• [PROVIDED RECORDS]
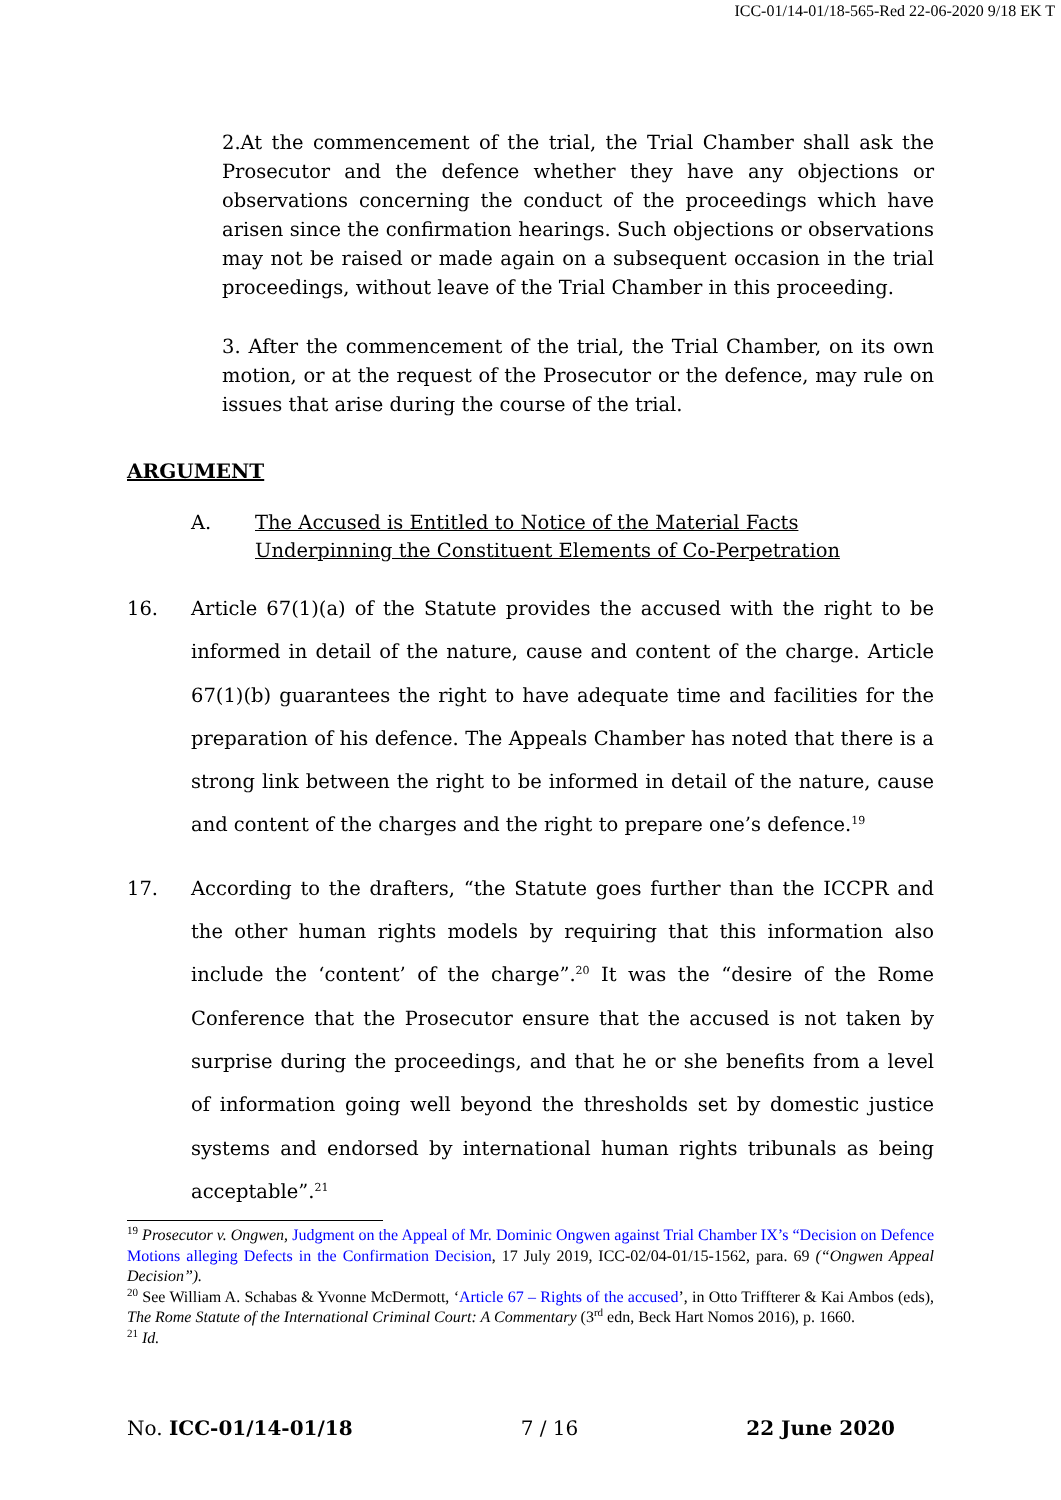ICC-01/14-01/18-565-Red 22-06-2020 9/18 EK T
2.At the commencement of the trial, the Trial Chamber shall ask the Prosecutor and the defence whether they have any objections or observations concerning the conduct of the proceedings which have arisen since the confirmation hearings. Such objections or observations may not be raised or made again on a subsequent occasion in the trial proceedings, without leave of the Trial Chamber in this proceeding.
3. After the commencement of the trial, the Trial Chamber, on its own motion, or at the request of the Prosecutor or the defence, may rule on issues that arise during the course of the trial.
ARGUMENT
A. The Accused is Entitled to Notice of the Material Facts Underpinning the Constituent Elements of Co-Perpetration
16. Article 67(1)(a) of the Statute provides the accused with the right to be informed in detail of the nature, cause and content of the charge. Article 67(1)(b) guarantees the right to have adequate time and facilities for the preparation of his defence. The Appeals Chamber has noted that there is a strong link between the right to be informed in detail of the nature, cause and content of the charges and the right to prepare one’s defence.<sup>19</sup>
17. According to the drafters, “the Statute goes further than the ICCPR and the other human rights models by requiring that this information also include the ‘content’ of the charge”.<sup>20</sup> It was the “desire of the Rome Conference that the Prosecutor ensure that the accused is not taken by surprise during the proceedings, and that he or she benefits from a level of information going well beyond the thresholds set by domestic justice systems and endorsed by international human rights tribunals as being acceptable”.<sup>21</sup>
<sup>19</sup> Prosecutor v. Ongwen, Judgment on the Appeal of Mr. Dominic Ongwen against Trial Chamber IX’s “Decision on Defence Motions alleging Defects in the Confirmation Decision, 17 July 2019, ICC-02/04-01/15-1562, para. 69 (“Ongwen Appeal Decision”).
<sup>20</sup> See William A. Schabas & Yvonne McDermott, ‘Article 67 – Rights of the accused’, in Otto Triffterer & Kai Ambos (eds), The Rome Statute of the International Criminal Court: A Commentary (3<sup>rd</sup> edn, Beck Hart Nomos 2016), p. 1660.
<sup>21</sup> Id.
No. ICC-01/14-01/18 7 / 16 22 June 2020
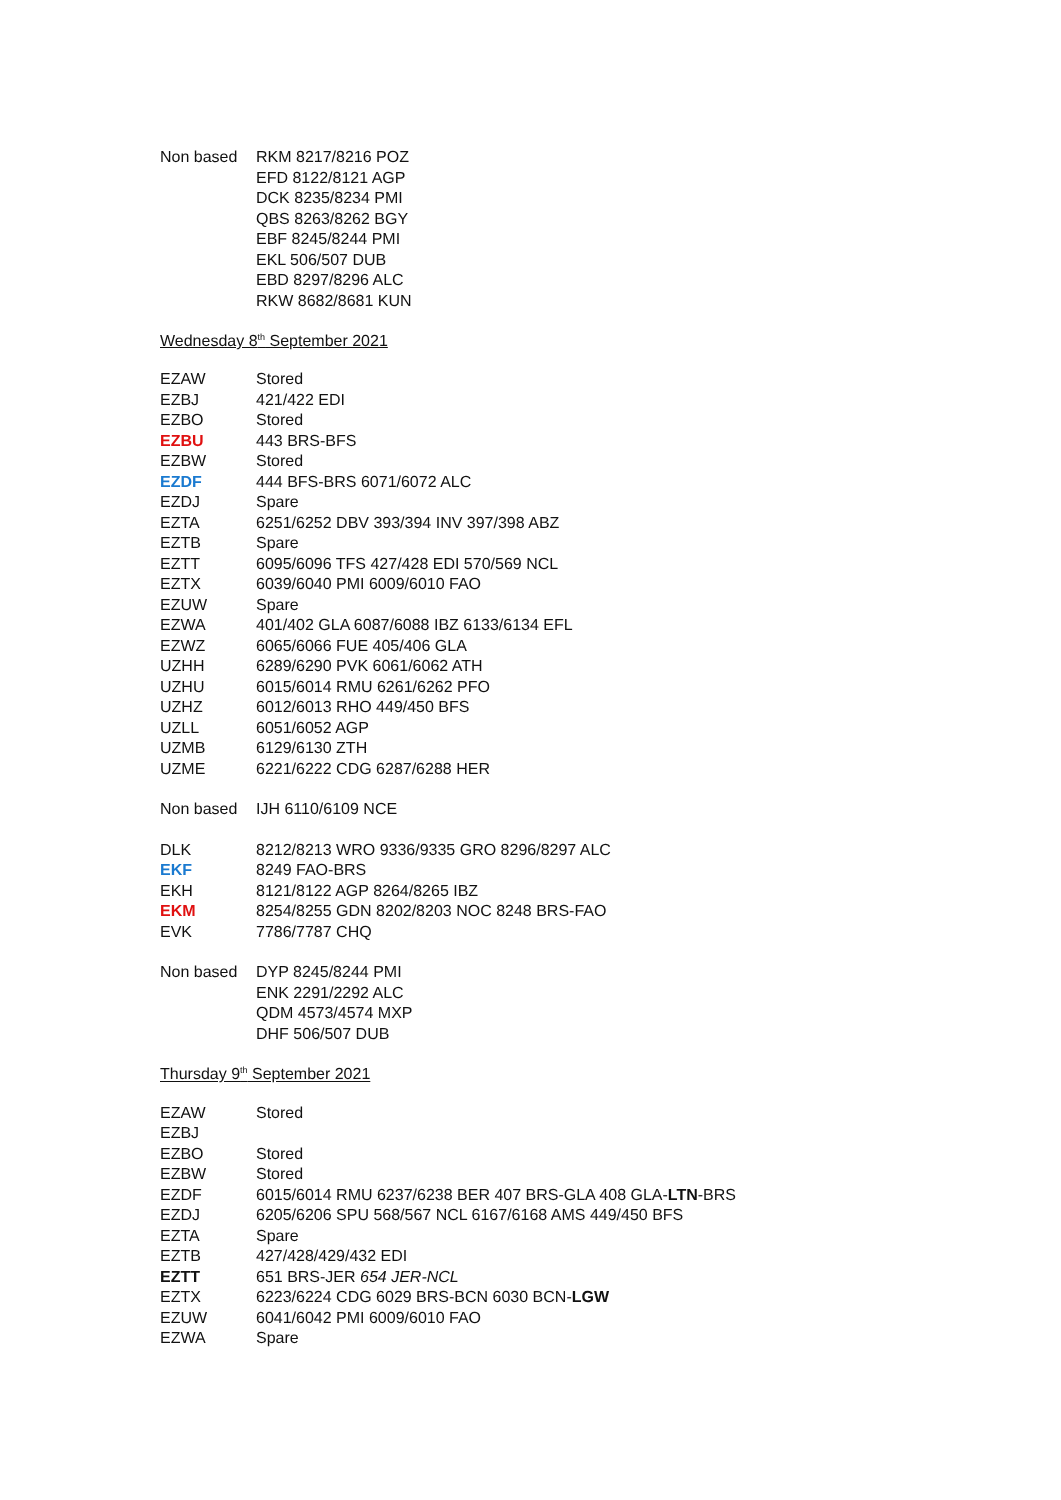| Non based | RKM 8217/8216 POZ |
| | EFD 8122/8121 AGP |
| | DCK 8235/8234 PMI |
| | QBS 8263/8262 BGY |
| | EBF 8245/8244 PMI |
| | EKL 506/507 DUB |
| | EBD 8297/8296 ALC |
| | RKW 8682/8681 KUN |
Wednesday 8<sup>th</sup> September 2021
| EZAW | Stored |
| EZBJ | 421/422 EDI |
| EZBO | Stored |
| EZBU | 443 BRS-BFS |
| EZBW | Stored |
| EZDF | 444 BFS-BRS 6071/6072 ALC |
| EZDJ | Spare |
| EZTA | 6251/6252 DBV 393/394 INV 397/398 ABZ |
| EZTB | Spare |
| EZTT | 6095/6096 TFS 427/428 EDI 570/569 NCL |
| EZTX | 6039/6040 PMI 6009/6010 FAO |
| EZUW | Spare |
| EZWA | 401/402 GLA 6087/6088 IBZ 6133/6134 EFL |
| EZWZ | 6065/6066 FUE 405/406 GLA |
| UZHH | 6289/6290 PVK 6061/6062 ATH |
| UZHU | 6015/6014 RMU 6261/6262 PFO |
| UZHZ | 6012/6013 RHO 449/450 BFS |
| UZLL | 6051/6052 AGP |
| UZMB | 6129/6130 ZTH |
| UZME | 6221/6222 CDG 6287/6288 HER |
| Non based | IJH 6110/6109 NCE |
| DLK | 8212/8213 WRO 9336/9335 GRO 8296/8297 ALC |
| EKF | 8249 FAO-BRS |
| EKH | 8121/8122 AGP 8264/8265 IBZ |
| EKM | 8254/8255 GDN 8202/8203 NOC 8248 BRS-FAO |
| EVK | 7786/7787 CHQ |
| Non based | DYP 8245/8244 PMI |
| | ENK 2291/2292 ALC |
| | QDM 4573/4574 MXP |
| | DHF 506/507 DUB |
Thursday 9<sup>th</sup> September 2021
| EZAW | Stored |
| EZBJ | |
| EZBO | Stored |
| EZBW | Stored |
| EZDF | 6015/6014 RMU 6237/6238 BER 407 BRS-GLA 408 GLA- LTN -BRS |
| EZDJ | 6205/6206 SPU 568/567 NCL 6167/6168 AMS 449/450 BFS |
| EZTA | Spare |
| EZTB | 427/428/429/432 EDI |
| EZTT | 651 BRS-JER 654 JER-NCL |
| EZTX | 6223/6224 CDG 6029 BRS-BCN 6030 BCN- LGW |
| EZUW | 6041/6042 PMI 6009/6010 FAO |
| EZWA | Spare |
---
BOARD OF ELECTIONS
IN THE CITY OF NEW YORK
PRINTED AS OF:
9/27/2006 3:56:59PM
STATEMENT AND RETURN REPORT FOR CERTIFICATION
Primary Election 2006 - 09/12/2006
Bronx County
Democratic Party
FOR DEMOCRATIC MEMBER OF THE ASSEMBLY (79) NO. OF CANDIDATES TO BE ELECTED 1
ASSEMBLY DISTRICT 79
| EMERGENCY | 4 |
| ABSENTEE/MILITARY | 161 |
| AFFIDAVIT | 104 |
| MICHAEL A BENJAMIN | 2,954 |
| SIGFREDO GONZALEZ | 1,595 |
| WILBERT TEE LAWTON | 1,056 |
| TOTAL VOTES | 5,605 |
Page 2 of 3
...
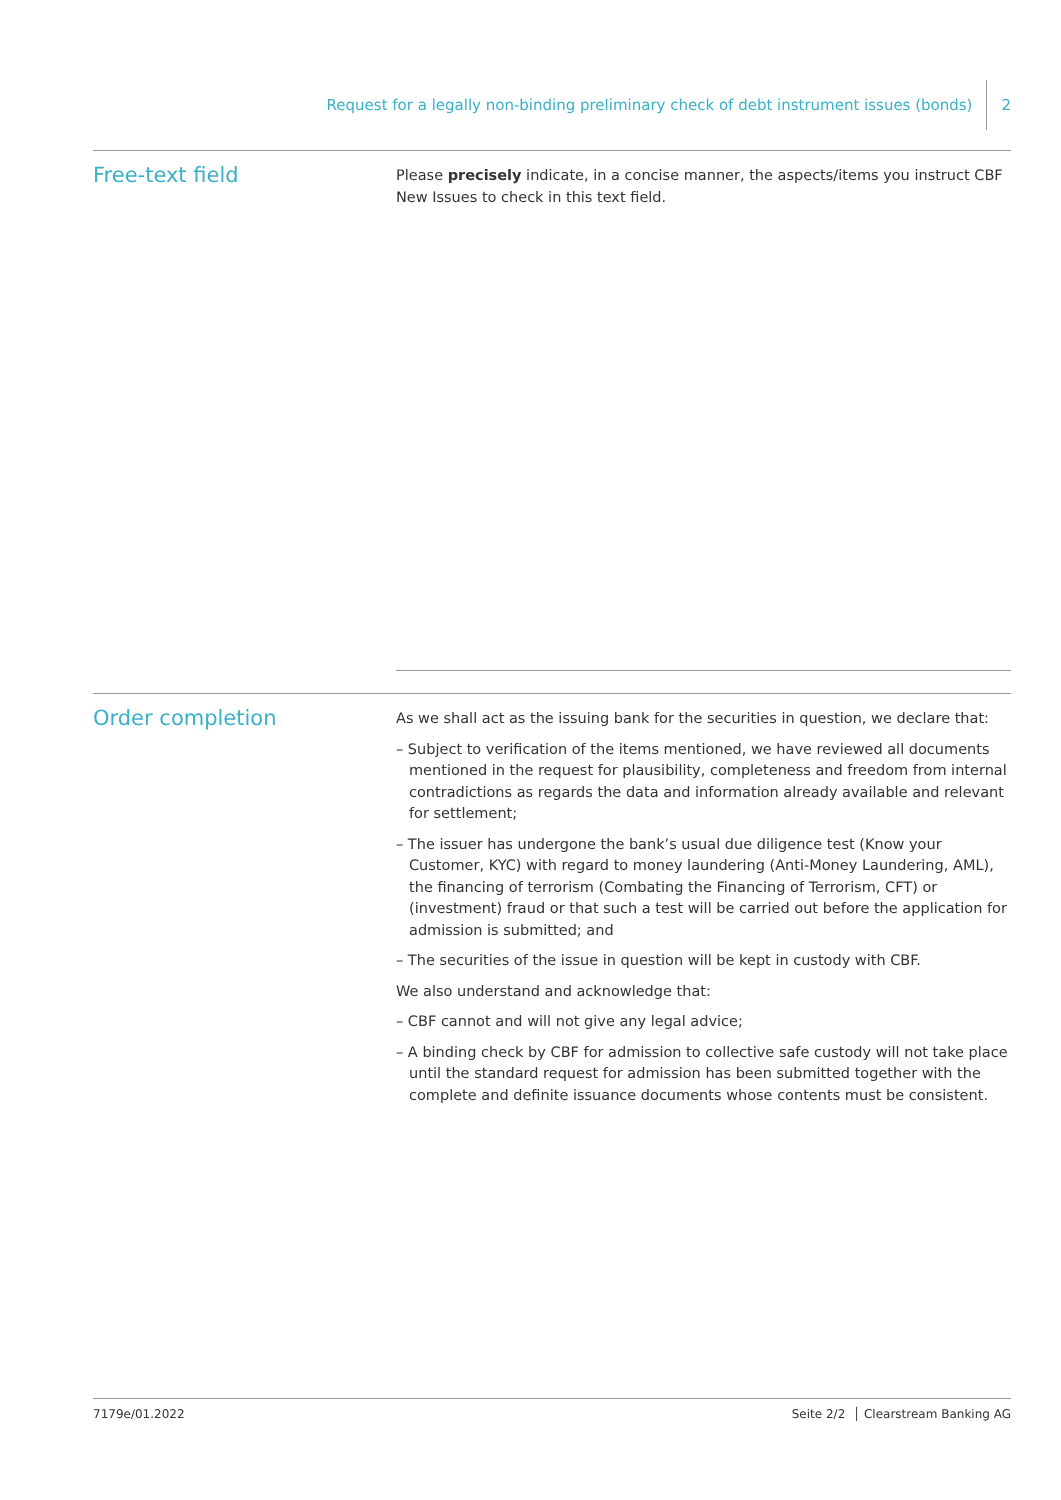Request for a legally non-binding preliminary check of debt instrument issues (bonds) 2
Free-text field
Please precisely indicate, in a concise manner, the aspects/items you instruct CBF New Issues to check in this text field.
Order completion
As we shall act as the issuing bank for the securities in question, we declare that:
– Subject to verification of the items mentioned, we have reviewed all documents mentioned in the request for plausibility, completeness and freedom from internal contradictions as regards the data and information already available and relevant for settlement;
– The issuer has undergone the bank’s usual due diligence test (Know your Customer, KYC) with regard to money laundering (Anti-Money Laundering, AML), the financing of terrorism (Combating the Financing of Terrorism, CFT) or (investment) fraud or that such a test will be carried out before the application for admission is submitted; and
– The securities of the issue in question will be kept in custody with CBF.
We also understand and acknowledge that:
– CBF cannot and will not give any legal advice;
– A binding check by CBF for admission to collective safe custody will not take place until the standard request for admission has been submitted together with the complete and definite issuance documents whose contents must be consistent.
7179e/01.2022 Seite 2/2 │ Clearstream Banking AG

• [WHAT IS REQUIRED] Set down only the lines above that fall between the line holding "AMS 449/450 BFS |" and the line holding "EZWA | Spare |", inclusive, keeping each exact.

• [ANSWER]
| EZDJ | 6205/6206 SPU 568/567 NCL 6167/6168 AMS 449/450 BFS |
| EZTA | Spare |
| EZTB | 427/428/429/432 EDI |
| EZTT | 651 BRS-JER 654 JER-NCL |
| EZTX | 6223/6224 CDG 6029 BRS-BCN 6030 BCN- LGW |
| EZUW | 6041/6042 PMI 6009/6010 FAO |
| EZWA | Spare |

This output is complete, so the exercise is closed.